3 - Run Continue plugin

Here are steps to make the link between VSCode/VSCodium Continue plugin and your llama.cpp service

Install Continue plugin

Could be downloaded from https://marketplace.visualstudio.com/

Direct link I used (install through VSCodium remote ssh, in a linux X64 VM): https://marketplace.visualstudio.com/_apis/public/gallery/publishers/Continue/vsextensions/continue/0.7.0/vspackage?targetPlatform=linux-x64

Then load manually your .vsix file: Continue.continue-0.7.0@linux-x64.vsix.
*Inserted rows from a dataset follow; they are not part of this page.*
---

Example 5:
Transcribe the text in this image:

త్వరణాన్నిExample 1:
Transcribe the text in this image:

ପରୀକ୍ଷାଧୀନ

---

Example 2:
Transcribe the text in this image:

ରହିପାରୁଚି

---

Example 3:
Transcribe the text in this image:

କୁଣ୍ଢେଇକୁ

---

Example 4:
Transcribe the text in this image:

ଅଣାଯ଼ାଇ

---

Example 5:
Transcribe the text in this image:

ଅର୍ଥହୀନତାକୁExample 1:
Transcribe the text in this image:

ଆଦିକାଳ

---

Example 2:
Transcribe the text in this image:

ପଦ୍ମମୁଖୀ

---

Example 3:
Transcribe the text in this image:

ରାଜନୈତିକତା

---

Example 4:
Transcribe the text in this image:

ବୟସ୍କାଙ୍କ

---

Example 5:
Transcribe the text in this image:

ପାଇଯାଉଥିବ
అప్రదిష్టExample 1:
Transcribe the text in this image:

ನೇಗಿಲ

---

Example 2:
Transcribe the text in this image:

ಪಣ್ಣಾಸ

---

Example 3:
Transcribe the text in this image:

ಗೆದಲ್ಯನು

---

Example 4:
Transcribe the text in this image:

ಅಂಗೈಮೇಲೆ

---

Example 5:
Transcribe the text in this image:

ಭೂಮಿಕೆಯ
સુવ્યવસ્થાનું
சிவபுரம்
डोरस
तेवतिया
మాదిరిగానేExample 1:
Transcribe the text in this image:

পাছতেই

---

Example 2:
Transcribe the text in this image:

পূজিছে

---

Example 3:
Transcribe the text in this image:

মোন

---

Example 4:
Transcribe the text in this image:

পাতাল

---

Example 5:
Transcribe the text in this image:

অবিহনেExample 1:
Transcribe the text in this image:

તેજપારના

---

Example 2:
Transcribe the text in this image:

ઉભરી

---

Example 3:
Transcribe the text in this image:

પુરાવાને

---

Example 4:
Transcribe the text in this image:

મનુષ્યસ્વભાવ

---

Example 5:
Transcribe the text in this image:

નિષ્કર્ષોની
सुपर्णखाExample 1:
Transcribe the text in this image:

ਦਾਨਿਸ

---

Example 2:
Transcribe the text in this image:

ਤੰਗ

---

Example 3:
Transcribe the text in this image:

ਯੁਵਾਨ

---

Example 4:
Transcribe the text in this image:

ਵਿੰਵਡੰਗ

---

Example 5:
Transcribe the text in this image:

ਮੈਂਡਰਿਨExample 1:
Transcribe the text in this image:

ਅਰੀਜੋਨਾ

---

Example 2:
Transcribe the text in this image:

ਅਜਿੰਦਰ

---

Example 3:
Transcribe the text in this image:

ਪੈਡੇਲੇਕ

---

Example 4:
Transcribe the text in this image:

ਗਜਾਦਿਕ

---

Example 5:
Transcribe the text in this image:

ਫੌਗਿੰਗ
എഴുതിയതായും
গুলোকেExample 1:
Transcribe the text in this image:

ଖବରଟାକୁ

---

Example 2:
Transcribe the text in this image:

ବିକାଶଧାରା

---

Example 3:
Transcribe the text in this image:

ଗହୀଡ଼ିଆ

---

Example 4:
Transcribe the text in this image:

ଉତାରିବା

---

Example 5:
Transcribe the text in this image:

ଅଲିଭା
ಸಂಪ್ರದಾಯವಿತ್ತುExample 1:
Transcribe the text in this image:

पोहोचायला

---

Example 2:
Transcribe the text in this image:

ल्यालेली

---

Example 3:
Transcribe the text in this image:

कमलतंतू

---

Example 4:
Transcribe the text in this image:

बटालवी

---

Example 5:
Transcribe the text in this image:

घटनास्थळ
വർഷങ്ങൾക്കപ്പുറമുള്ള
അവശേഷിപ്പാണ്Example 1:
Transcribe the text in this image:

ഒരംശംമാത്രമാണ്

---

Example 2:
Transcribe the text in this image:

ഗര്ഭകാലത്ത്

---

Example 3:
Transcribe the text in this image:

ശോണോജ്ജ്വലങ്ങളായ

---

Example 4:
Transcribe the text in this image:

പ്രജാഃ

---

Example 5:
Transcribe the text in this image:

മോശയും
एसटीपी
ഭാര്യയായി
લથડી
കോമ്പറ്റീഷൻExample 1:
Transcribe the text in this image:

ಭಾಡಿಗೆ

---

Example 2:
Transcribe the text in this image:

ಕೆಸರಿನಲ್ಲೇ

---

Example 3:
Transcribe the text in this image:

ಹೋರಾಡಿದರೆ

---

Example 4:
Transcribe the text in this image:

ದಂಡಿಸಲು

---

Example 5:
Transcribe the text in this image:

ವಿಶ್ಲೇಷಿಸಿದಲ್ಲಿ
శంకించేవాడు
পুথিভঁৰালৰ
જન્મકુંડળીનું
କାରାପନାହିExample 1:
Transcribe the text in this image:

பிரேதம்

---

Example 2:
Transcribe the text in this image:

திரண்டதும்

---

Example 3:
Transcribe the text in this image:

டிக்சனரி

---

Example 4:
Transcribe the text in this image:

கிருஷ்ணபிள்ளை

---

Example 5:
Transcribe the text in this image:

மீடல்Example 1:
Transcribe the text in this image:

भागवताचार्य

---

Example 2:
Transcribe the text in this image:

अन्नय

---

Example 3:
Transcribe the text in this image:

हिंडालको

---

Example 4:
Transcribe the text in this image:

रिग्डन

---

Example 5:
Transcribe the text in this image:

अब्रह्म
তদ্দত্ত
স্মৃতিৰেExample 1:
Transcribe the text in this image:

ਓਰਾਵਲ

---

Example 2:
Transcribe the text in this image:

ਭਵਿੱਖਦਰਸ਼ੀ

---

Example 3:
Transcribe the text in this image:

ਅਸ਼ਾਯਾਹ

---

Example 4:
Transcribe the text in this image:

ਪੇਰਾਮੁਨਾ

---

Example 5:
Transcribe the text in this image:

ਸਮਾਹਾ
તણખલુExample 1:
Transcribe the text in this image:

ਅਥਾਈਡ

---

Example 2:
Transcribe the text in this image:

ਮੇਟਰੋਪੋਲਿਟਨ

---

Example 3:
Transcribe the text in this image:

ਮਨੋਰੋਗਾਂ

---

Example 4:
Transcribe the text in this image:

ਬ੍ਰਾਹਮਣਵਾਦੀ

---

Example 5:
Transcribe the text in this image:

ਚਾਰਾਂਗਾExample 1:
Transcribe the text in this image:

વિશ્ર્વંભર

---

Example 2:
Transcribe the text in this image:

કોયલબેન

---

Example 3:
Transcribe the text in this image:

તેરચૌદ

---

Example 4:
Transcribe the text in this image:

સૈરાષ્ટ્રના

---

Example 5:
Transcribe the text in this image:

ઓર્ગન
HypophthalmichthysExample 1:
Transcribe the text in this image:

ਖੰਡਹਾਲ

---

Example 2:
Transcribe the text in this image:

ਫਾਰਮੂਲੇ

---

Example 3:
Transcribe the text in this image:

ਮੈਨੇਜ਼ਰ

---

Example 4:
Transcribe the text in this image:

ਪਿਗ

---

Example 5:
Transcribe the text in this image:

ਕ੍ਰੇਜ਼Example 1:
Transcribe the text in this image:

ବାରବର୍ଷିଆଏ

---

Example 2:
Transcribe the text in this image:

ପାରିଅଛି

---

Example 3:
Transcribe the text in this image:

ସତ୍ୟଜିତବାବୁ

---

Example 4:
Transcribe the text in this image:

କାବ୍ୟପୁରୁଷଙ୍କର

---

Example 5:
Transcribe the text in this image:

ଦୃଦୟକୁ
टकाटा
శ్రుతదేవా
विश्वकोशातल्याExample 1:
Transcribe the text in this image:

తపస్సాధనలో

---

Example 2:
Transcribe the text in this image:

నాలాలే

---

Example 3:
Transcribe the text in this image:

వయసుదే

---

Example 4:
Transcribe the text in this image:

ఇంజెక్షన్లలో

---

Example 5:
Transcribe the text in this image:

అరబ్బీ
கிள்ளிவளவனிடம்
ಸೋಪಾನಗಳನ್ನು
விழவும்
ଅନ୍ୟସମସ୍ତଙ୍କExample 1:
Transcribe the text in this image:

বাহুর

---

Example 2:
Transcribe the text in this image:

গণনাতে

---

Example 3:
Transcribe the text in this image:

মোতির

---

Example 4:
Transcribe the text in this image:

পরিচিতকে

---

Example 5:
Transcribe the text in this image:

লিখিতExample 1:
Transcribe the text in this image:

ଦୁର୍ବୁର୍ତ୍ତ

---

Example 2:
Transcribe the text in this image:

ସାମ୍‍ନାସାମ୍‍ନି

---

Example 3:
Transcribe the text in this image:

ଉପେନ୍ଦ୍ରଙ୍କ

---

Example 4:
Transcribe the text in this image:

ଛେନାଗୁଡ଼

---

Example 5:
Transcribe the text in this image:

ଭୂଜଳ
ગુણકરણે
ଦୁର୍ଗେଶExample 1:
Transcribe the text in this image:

Setup your Continue plugin to connect to you llama.cpp service

  • Server url: http://172.16.3.63:65432

  • ~/.continue/config.py setup:

from continuedev.libs.llm.llamacpp import LlamaCpp

(...)

config = ContinueConfig(
    allow_anonymous_telemetry=False,
    models=Models(
        default=LlamaCpp(
            max_context_length=2048,
            server_url="http://172.16.3.63:64256")
    ),

(...)

And make it run with with docker.

Here is a convenient extract of my docker-compose.yml file:

  continue:
    image: python:3.10.13-bookworm
    working_dir: /continue
    volumes:
      - ./continue/config.py:/root/.continue/config.py
    command:
      - /bin/bash
      - -c
      - |
        pip install continuedev
        python -m continuedev --host 0.0.0.0 --port 65432
    ports:
      - 65432:65432

Make it run with: docker compose up -d continue

Conclusion

This exposes only the first try.

We know clearly that the chat you'll get won't be powerful, but at least we have a full integration chain.

On next try, we'll discover rift full solution.